#### [REQUIREMENT]
Beneath this line is the data. Output exactly the lines from the line with "index pip: (329, 353)" to the line with "ring dip: (505, 129)", both ends included, and nothing more.

#### [Excerpts from a dataset]

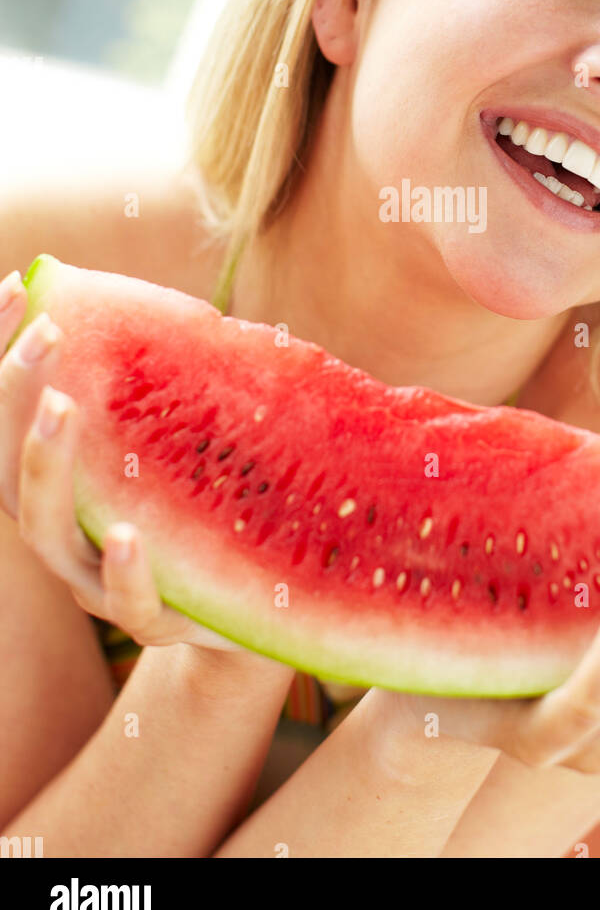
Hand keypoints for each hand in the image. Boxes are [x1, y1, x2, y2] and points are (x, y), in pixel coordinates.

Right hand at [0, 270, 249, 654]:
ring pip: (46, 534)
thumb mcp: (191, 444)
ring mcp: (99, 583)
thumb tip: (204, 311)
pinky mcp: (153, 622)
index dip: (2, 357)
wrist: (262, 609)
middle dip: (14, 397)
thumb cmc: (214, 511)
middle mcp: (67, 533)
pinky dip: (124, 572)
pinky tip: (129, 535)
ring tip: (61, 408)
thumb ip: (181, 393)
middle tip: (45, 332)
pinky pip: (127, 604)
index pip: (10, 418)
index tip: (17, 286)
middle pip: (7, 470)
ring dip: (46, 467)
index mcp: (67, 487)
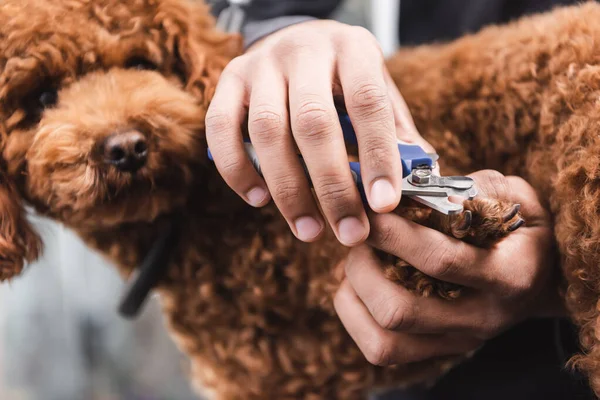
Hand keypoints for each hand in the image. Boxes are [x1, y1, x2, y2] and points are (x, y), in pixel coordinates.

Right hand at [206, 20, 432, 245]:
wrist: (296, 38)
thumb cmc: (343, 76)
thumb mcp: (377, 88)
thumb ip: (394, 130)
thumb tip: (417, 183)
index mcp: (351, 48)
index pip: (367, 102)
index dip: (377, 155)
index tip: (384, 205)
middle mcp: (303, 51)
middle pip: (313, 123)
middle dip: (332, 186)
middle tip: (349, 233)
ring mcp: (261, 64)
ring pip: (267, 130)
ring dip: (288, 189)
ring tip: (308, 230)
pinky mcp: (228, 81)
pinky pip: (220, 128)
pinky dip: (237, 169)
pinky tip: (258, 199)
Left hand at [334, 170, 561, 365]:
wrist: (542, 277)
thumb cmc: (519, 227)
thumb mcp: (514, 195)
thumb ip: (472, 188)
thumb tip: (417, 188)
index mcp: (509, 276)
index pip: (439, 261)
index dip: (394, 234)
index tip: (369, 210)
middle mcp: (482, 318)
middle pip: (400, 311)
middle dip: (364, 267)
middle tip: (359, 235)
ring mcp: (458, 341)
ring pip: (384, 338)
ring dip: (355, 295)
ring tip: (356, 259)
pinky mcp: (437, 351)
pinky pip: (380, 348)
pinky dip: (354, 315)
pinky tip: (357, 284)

--

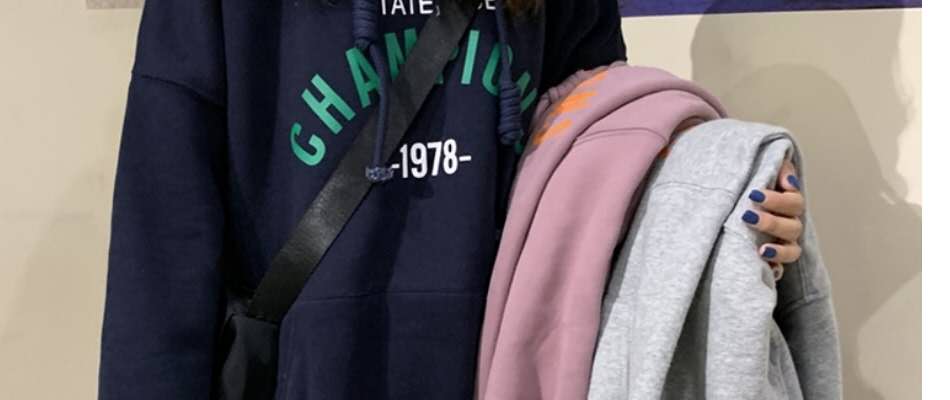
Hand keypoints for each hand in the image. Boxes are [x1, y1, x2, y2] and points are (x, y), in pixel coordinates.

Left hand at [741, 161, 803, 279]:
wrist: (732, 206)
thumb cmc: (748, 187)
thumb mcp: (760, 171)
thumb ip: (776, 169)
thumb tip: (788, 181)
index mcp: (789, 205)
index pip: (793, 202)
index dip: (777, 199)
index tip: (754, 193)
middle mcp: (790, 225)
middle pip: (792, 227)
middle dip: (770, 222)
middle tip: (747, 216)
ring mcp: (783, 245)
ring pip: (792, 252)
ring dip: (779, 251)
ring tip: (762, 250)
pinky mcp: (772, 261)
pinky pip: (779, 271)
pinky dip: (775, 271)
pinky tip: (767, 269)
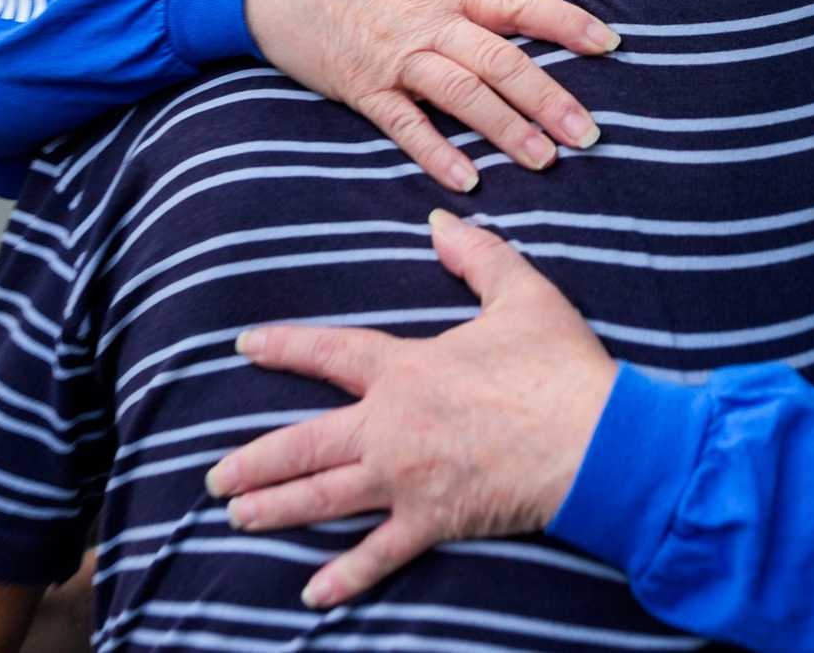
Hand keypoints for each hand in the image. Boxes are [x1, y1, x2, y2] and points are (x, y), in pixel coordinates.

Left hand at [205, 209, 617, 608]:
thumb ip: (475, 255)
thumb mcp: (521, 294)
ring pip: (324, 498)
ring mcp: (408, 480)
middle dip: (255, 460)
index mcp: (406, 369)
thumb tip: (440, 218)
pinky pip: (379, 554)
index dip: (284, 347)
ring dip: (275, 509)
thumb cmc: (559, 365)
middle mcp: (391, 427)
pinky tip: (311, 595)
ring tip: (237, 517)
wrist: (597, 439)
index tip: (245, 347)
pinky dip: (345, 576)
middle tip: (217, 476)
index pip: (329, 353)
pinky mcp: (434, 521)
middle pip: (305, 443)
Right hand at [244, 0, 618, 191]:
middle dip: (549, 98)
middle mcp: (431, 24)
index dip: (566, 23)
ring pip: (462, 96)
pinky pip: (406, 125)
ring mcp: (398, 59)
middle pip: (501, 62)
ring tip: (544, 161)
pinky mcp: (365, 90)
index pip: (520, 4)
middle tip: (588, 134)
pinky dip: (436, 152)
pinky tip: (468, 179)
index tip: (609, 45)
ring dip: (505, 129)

--

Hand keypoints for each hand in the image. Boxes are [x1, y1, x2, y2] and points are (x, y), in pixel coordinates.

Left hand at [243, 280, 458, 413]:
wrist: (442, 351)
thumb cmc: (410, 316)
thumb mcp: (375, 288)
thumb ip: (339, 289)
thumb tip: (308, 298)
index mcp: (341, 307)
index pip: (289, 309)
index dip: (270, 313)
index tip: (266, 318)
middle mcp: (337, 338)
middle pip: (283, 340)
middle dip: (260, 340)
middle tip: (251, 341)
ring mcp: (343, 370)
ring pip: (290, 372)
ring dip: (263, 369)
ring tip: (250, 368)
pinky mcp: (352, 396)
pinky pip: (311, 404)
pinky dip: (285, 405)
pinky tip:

#### [EXERCISE SOLUTION]
index pip: (329, 353)
pinky mcp: (434, 521)
middle pip: (305, 443)
Right hand at [244, 0, 618, 191]:
middle dip: (549, 98)
middle mcp: (431, 24)
index dip: (566, 23)
ring pip: (462, 96)
pinky pip: (406, 125)
ring mcp: (398, 59)
middle pip: (501, 62)
ring tip: (544, 161)
pinky mcp: (365, 90)
index pip: (520, 4)
middle tip: (588, 134)
pinky dip: (436, 152)
pinky tip: (468, 179)
index tip: (609, 45)
ring dip: (505, 129)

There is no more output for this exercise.